A OEA atinge seus objetivos por meio de diversos órgãos, como a Assembleia Geral, a Reunião de Consulta dos Ministros das Relações Exteriores, os Conselhos (Permanente e Interamericano de Desenvolvimento Integral), a Comissão Jurídica Interamericana, a Comissão Interamericana de Direitos Humanos e a Secretaria Geral, entre outros. É importante notar que a Corte IDH não é prevista como um órgão da OEA, mas sim como um órgão da Convenção Americana de Direitos Humanos.
2.2. Carta Democrática Interamericana
A Carta Democrática Interamericana, adotada como uma resolução da OEA em 11 de setembro de 2001, não possui a natureza jurídica de um tratado e, portanto, não é juridicamente vinculante. No entanto, ela representa um documento central da OEA ao destacar a democracia como um compromisso fundamental dos Estados membros.

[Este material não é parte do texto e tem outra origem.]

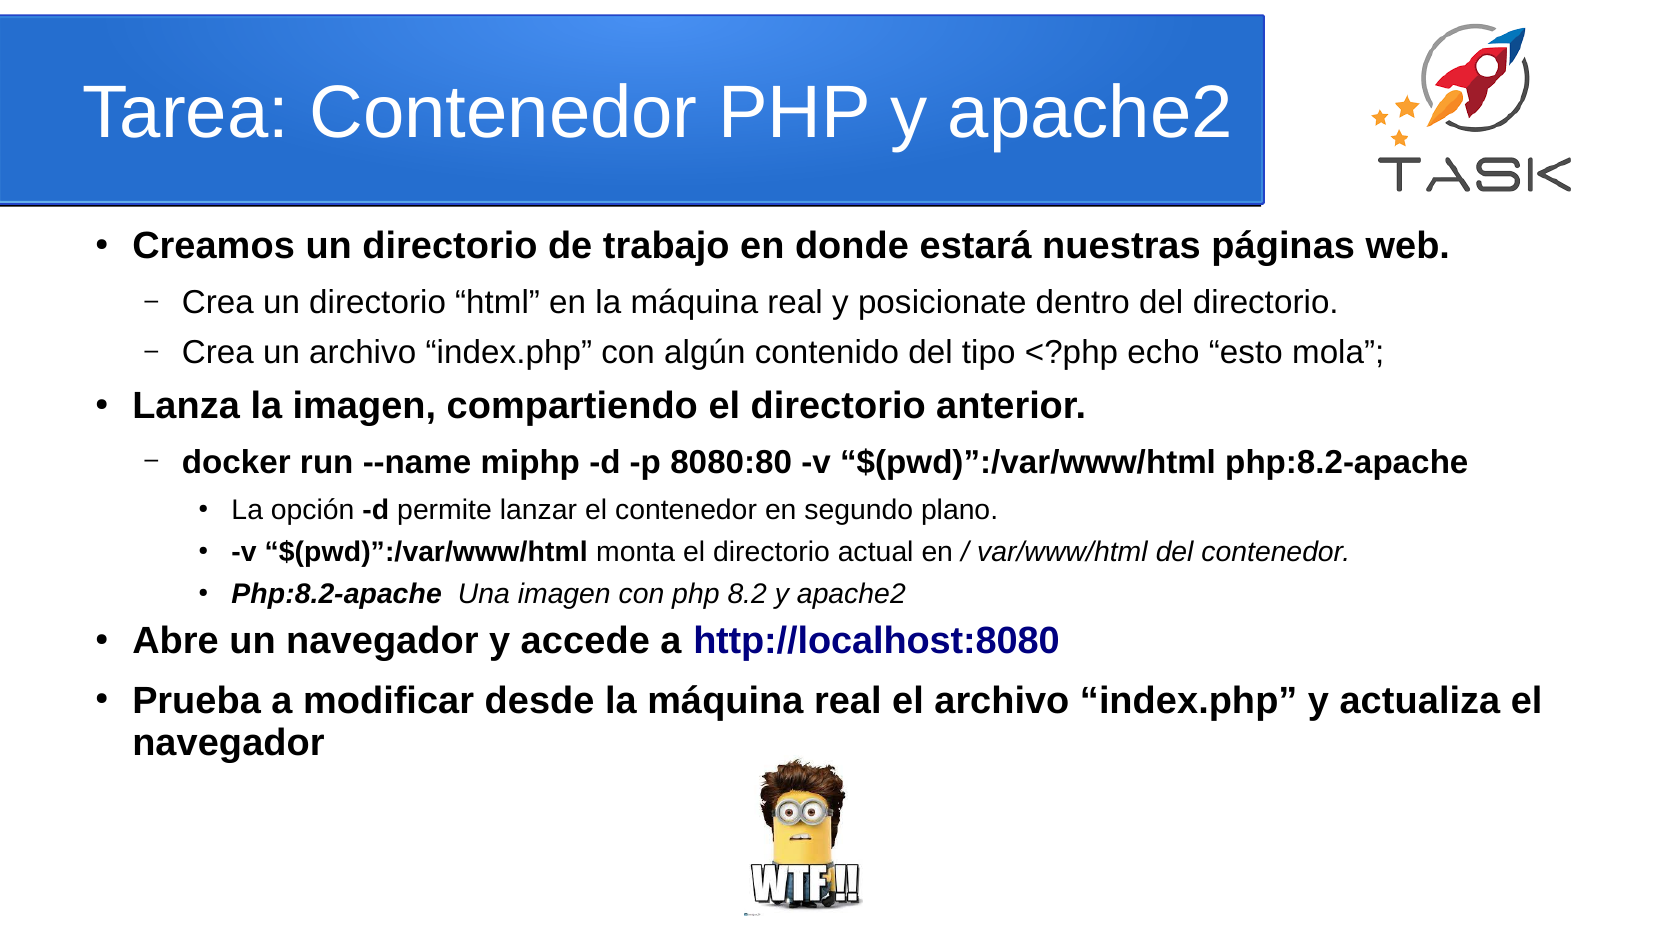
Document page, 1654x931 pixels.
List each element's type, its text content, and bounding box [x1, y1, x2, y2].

picture [1358, 11, 1583, 204]
list Creamos un directorio de trabajo en donde estará nuestras páginas web. Crea un directorio “html” en la máquina real y posicionate dentro del directorio. Crea un archivo “index.php” con algún contenido del tipo <?php echo “esto mola”; Lanza la imagen, compartiendo el directorio anterior. docker run --name miphp -d -p 8080:80 -v “$(pwd)”:/var/www/html php:8.2-apache La opción -d permite lanzar el contenedor en segundo plano. -v “$(pwd)”:/var/www/html monta el directorio actual en / var/www/html del contenedor. Php:8.2-apache Una imagen con php 8.2 y apache2 Abre un navegador y accede a http://localhost:8080 Prueba a modificar desde la máquina real el archivo “index.php” y actualiza el navegador [82, 224, 1571, 764]
picture [744, 755, 863, 916]
title Tarea: Contenedor PHP y apache2 [82, 29, 1235, 196]
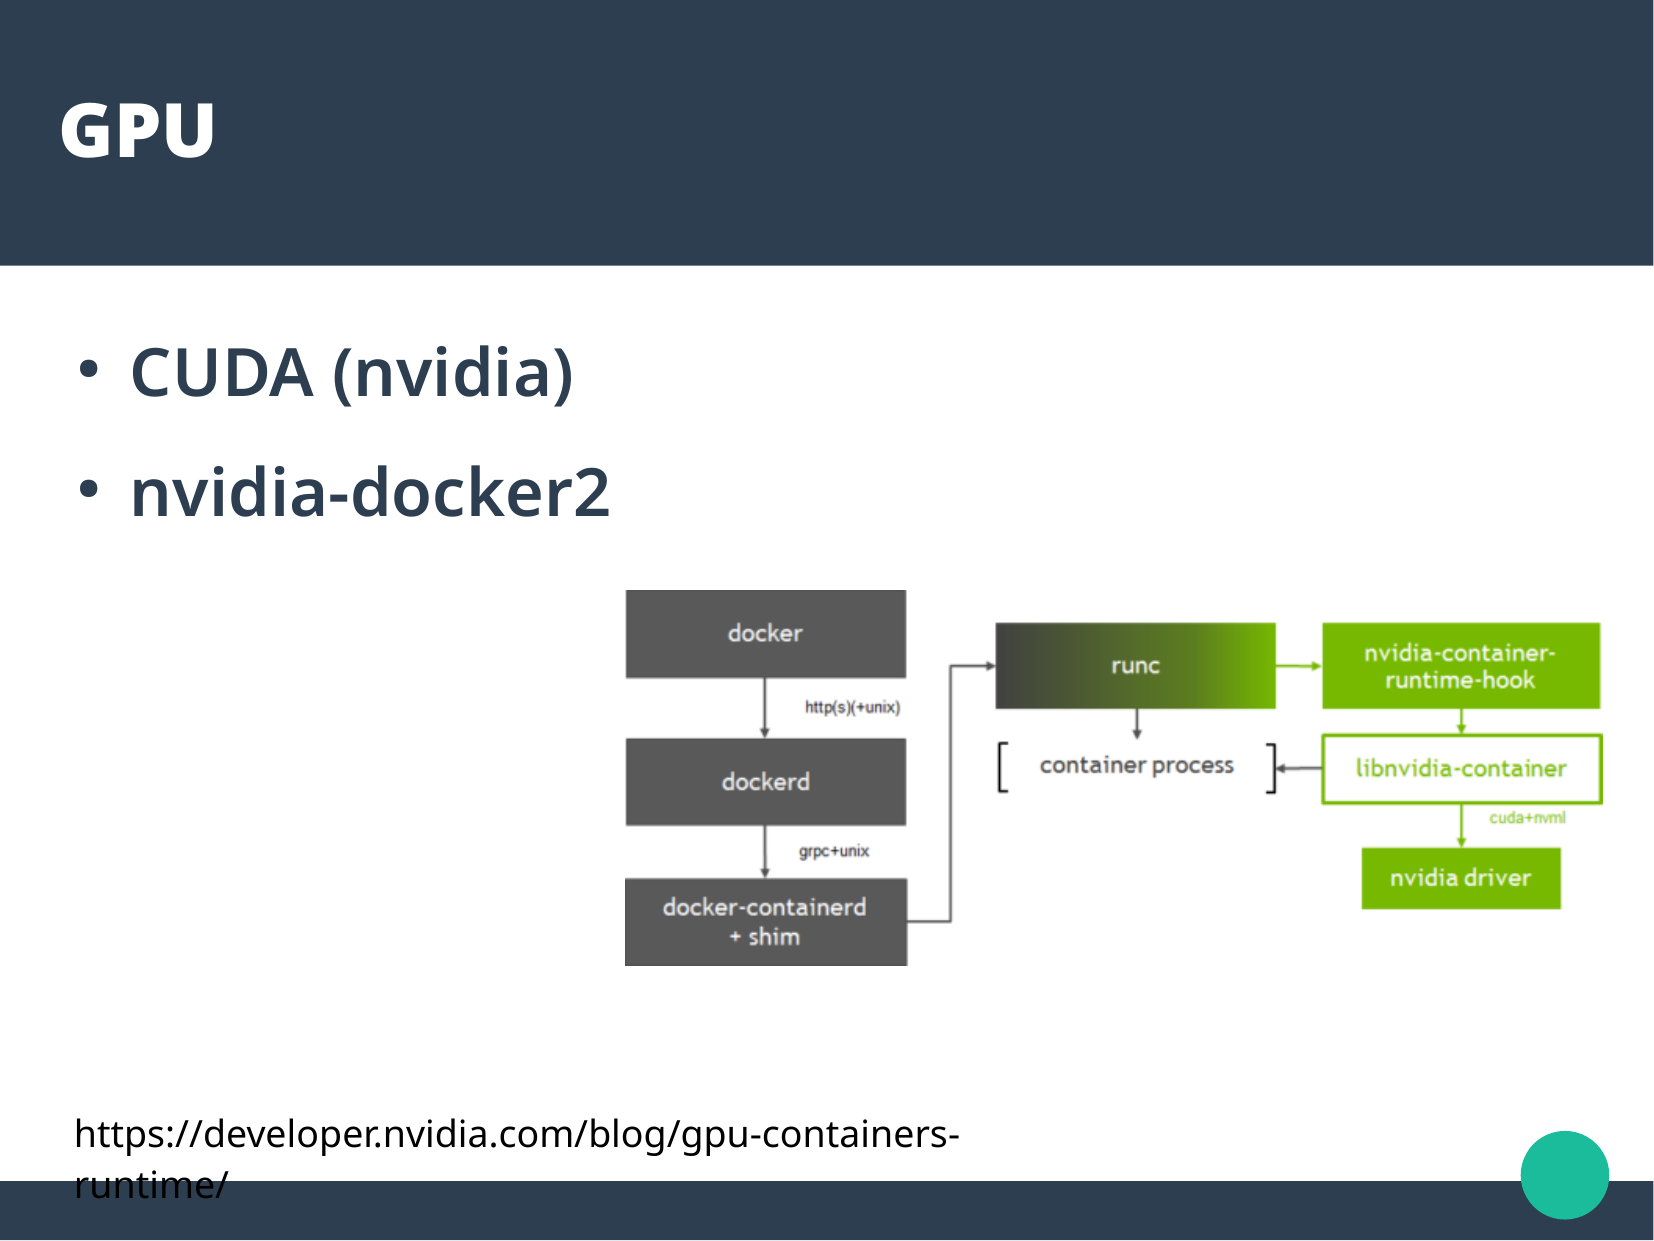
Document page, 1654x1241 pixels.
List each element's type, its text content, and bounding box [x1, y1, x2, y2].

text_box https://developer.nvidia.com/blog/gpu-containers-runtime/ [59, 1100, 1040, 1163]
picture [625, 590, 1603, 966]
title GPU [59, 49, 1595, 207]
list CUDA (nvidia) nvidia-docker2 [59, 324, 1595, 1152]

Sua estrutura compreende 28 artigos distribuídos em seis capítulos que abordam a democracia e o sistema interamericano, a democracia e os direitos humanos, democracia, desenvolvimento integral e combate à pobreza, o fortalecimento e a preservação da institucionalidade democrática, a democracia e as missões de observação eleitoral, e a promoção da cultura democrática.
2.3. Declaração Americana dos Direitos e Deveres do Homem (DADDH)
Aprovada na Nona Conferência Internacional Americana, em Bogotá, no ano de 1948, simultaneamente à Carta da OEA, a Declaração Americana não é um tratado e, portanto, não possui força jurídica vinculante direta, sendo considerada um ato de soft law. Foi aprovada alguns meses antes da Declaração Universal dos Direitos Humanos (DUDH) e, embora tenha se inspirado nos trabalhos preparatórios desta, possui características próprias.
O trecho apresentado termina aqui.